O que fazer:
Dê continuidade ao texto sobre os restaurantes da família Castanho em Belém, começando logo após a última frase apresentada.

══ Texto fornecido ══

Remanso do Bosque ou Remando do Peixe?

Eis a questão. Os dois restaurantes que valem a viagem a Belém pertencem à família Castanho. A saga começou com seu Francisco e Dona Carmem, que abriram um lugarzinho em sua própria casa, especializado em moquecas e caldeiradas – o Remanso do Peixe. Hoje, os representantes do clã são os filhos do casal, Thiago e Felipe Castanho, que expandiram o império com o Remanso do Bosque e, resumindo a ópera, acabaram aclamados como uns dos chefs mais inovadores e promissores do Brasil – deu no New York Times. Ambos brilham sem deixar para trás a tradição da família e o estilo low profile, algo bem parecido com a história de Rodrigo Oliveira, do paulistano Mocotó. Na dúvida, fique com os dois. Não é questão de hypezinho: os dois restaurantes valem a viagem.

═══
══ Listagem de dados ══

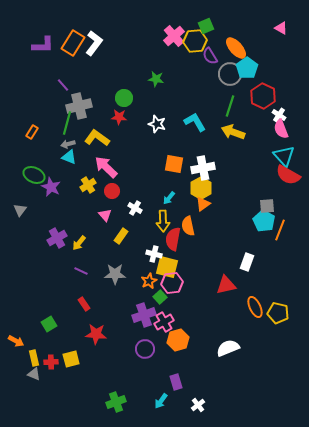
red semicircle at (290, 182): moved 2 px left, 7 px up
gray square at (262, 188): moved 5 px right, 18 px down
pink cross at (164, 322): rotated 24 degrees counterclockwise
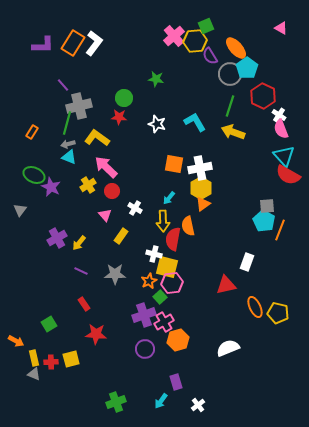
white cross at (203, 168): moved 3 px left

═══
══ Listagem de dados ══

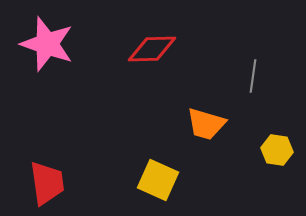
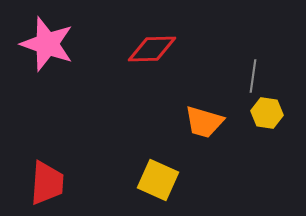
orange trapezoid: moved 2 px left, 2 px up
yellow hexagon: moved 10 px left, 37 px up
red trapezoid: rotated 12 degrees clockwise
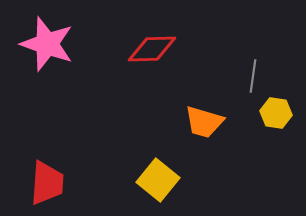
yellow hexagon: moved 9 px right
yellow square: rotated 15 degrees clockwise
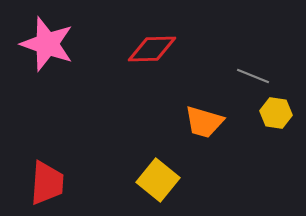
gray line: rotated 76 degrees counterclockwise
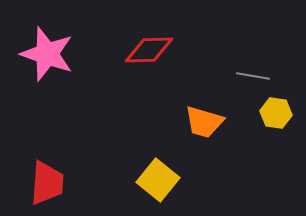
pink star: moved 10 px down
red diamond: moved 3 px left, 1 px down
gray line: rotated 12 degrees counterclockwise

═══
══ Listagem de dados ══

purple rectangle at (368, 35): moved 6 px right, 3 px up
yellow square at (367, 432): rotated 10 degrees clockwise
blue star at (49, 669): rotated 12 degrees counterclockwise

═══

Resultado esperado:
O Remanso do Peixe continua funcionando na casa original da família, que fica escondidíssima no fundo de uma vila. Numa quinta feira à noite, o restaurante estava totalmente vazio (apenas nós e mais uma família) – o garçom me explicou que costuma lotar na hora do almoço. Totalmente sem afetação, o restaurante serve a fina flor da cozinha tradicional paraense. Exageramos muito no pedido, porque tudo parecia absurdamente irresistível – e era. Casquinha de caranguejo com farofa (melhor da vida, repetimos), bolinho de piracuí (farinha de peixe), mojica de peixe (um caldinho leve), filhote ao tucupi, caipirinha de cupuaçu, pudim de tapioca… A conta deu cerca de R$ 140 reais por cabeça, mas poderia ter dado uns R$ 90 se comêssemos e bebêssemos como gente normal.

Remanso do Peixe
Festival de entradinhas no Remanso do Peixe: mojica de peixe (o caldinho), bolinho de piracuí e casquinho de siri com farofa. Crédito: (Vinícola Viu Manent/Reprodução)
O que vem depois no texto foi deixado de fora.